Es geht darum, dass wir uns die Gesamtsituation auf dem Markt anschauen. Weltweit können wir feststellen, dass die Nahrungsmittelpreise steigen, insbesondere auch die für Milch und Milchprodukte. Auch in Deutschland sind die Preise in den letzten Jahren gestiegen. Begründet werden die Preissteigerungen mit einer erhöhten Nachfrage. Kurzfristig stieg auch der Preis, den die Bauern für ihre Milch erhielten. Allerdings war diese Steigerung weit geringer als die Zunahme der Preise für Nahrungsmittel im Einzelhandel.

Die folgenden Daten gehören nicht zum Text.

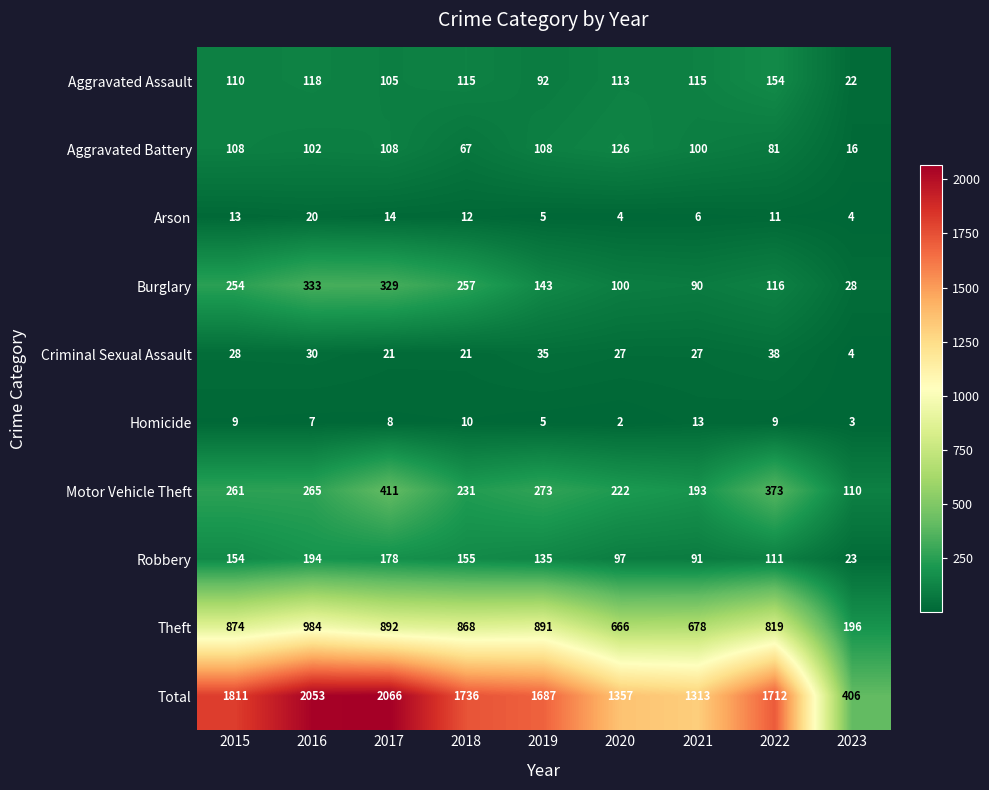

Between 2018 and 2023, which series saw the biggest shift?

Total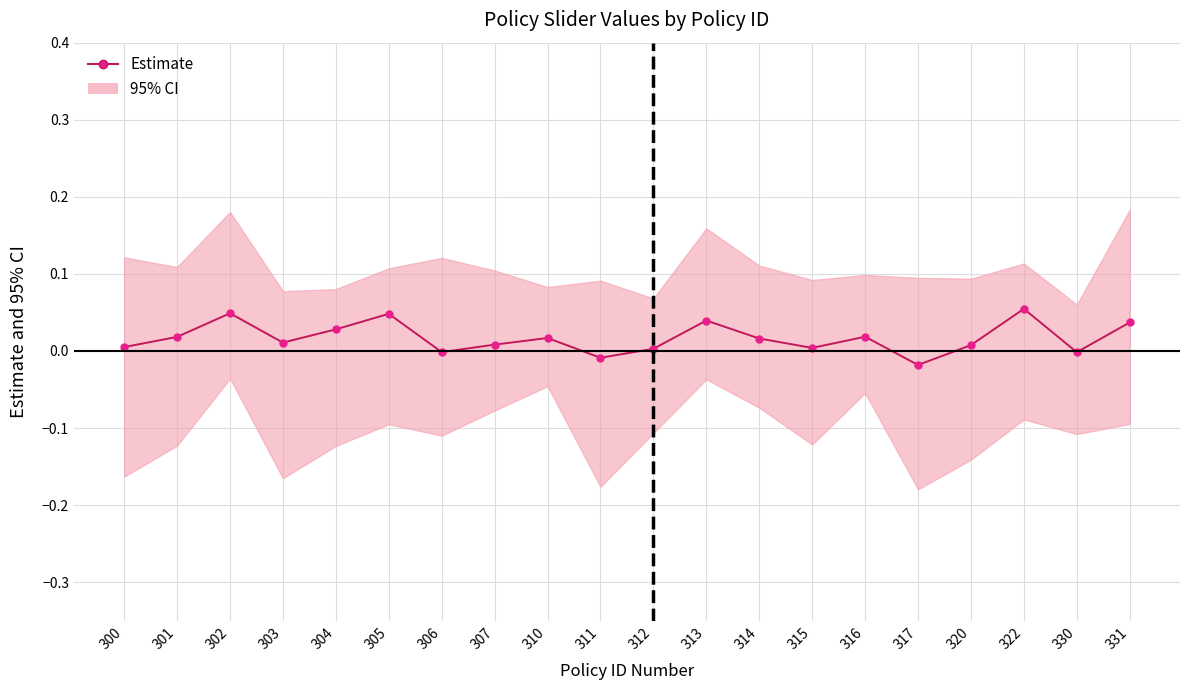

What is the difference between the second highest and minimum values?

0.1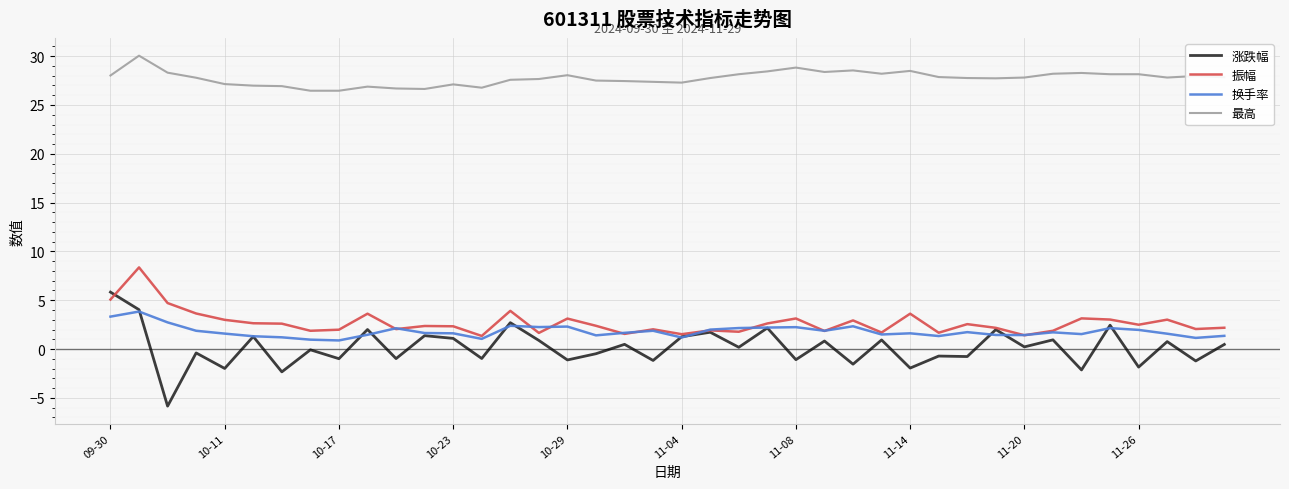

Which series has the largest total across all categories?

最高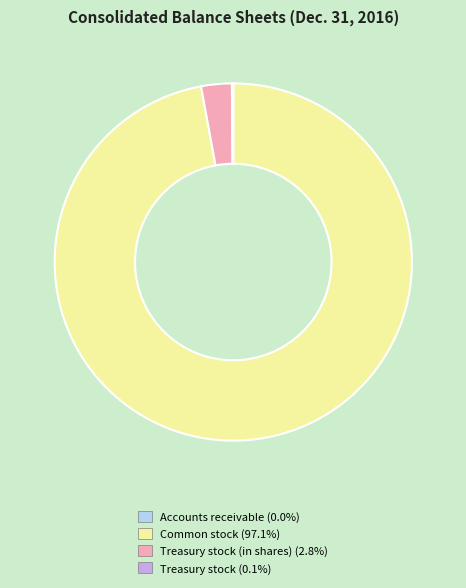

Is Common stock (97.1%) the majority of the pie?

Yes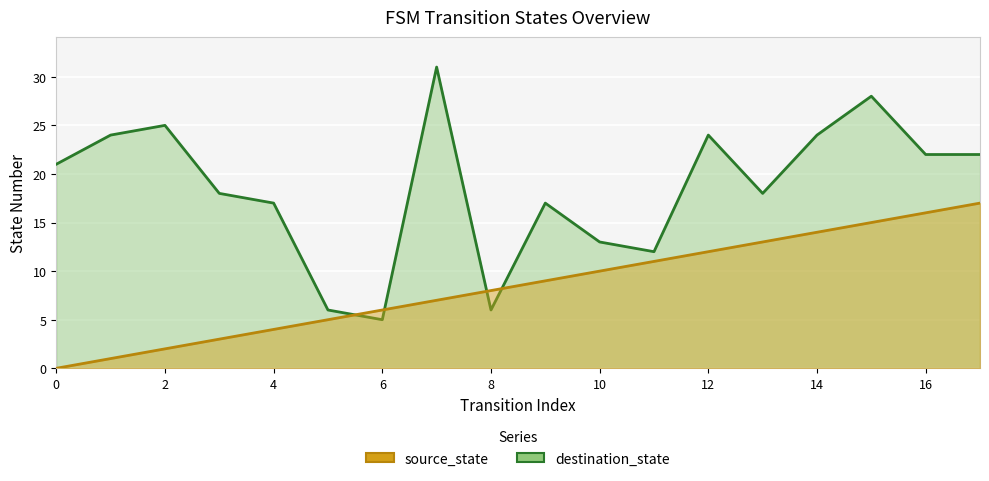

How many lines are shown in the chart?

2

Im März hat dann die EU-Kommission die europäische Milchquote um 2 % angehoben. Schon zuvor hat sie die Superabgabe um die Hälfte gesenkt. Beides hat offensichtlich dazu geführt, dass ein Überangebot am Markt herrscht. So ist jedenfalls an der Anzahl der Kühe in 2007 zu erkennen, die in Nordrhein-Westfalen das erste Mal seit 20 Jahren gestiegen ist, dass es hier eine falsche Anreizförderung durch die EU gegeben hat. Diese neue Marktsituation nutzen die Molkereien, nutzt der Einzelhandel kategorisch aus. Die Preise sind auf einem historischen Tiefstand angelangt. Ausgelöst wurde die Preiskrise durch die Molkerei Müller, die Dumpingpreise gegen die Bauern durchgesetzt hat.

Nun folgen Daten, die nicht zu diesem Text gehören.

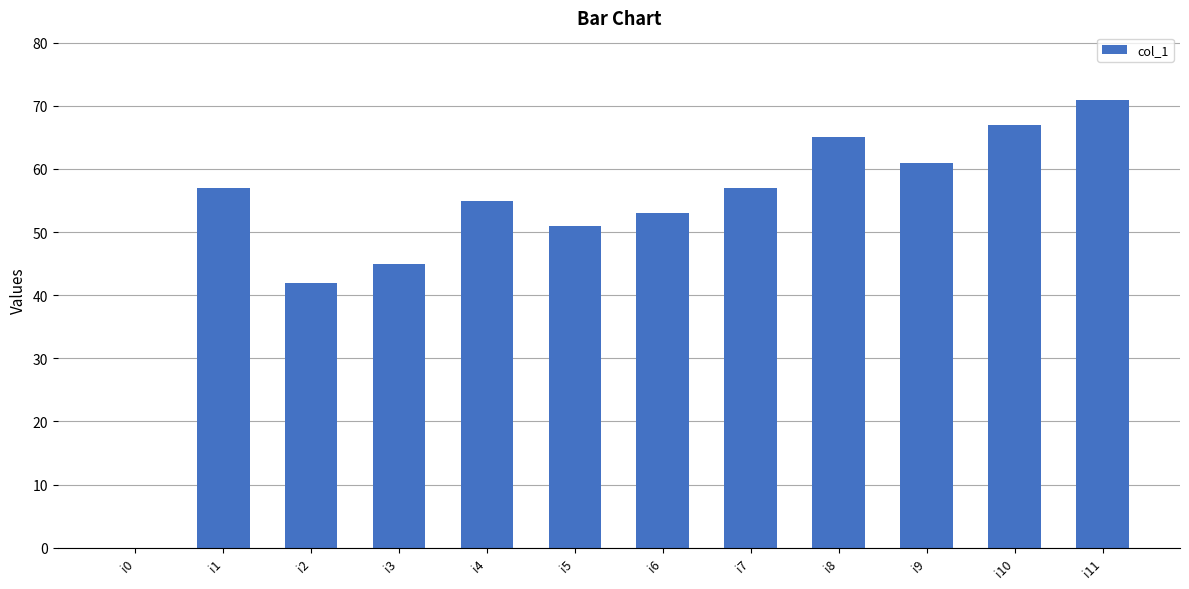

How many values are above zero?

11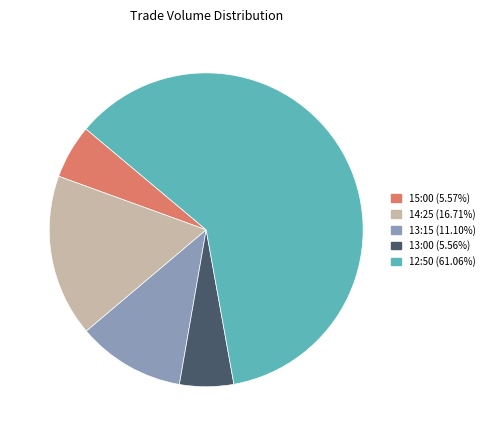

Between 12:50 and 13:15, which is larger?

12:50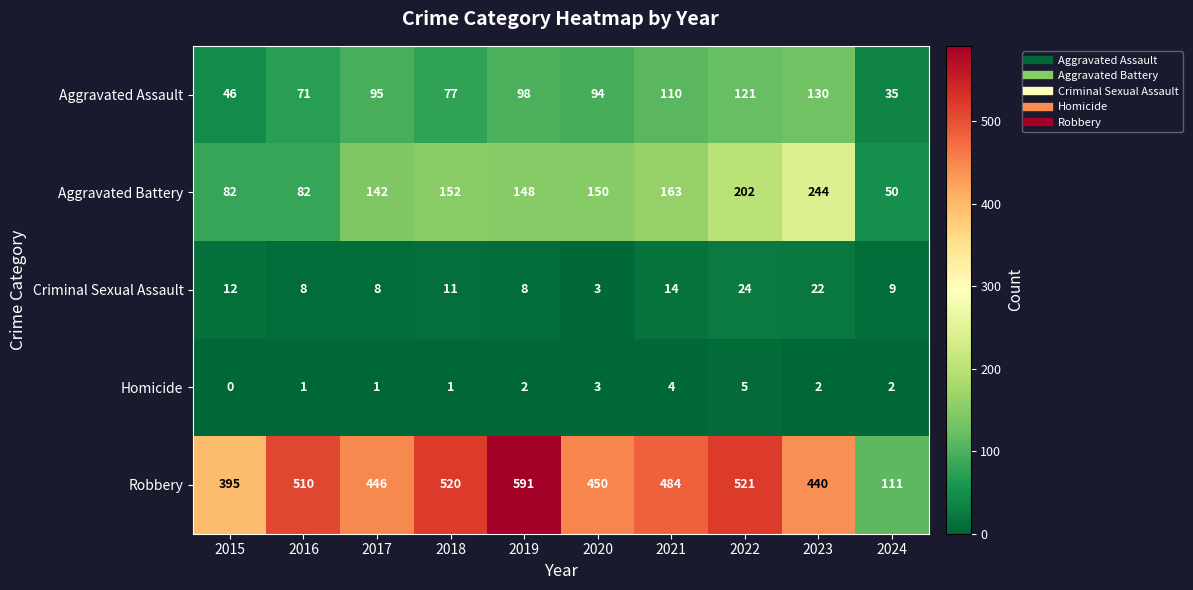

What is the sum of all Aggravated Battery values?

1415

Man kann also feststellen, dass der Milchmarkt in einem höchsten Maße gestört ist. Wie ist das bei gleichzeitig hoher Nachfrage möglich? Auch in Deutschland zahlt der Endverbraucher mehr für

die Milch, aber das kommt bei den Bauern nicht an. Offensichtlich liegt die Macht hier eindeutig bei den Einzelhandelskonzernen, und zwar bei wenigen, die den Bauern dauerhaft die Preise diktieren können. Es geht eben nicht darum, zwei Vertragspartnern zu sagen: Einigt euch! Es geht darum, Marktbedingungen, politische Rahmenbedingungen so zu gestalten, dass die Bauern tatsächlich ein faires und gutes Auskommen haben.

Warum ist der Minister eigentlich – dann kommt man vielleicht zum Kern der Sache – so schweigsam, während seine früheren Berufskollegen auf der Straße kämpfen? Es gibt nur eine plausible Antwort: Die Landesregierung will über niedrige Milchpreise eine Marktbereinigung. Die kleinen, oft im Mittelgebirge ansässigen Milchbauern sollen verschwinden, damit für Großbetriebe Platz gemacht wird. Weltmarktfähigkeit ist das Stichwort.

(Beifall von GRÜNEN und SPD)

Das Motto „Wachse oder weiche!“ ist offensichtlich die Handlungslinie der Landesregierung.

(Zuruf von der CDU: Unverschämtheit!)

Dazu passt dann auch, dass Herr Minister Uhlenberg die Abschaffung der Milchquote fordert. Man muss sich das einmal vorstellen. Ein solcher Aufstand bei einer Steigerung der Milchquote um 2 % in Europa, in Deutschland, in Nordrhein-Westfalen. Was wird denn passieren, wenn die Milchquote abgeschafft wird? Die Preise werden dann bei 20, vielleicht bei 15 Cent liegen. Das sind Preise, die nur noch Großbetriebe halten können. Das wird dann tatsächlich zu einem massenhaften Sterben gerade der bäuerlichen Landwirtschaft führen.

Es geht nicht darum, bestimmte Förderungen von Produktionen in den Mittelpunkt zu stellen, sondern darum, dass die Bauern am Markt auf gleicher Augenhöhe mit den Abnehmern handeln können. Der Minister muss endlich darlegen, wie das für Nordrhein-Westfalen geregelt werden soll, gerade für die benachteiligten Mittelgebirgsregionen. Da ist in der Vergangenheit eher das Gegenteil passiert. Das Festmistprogramm wurde abgeschafft, die Grünlandförderung deutlich reduziert. Wie soll die Zukunft für die mittelständische bäuerliche Landwirtschaft gerade in NordrheinWestfalen aussehen? Ist die Perspektive tatsächlich die Aufforstung dieser gewachsenen Kulturlandschaft, wenn die Betriebe dann letztlich verschwinden? Darauf gibt der Minister keine Antwort.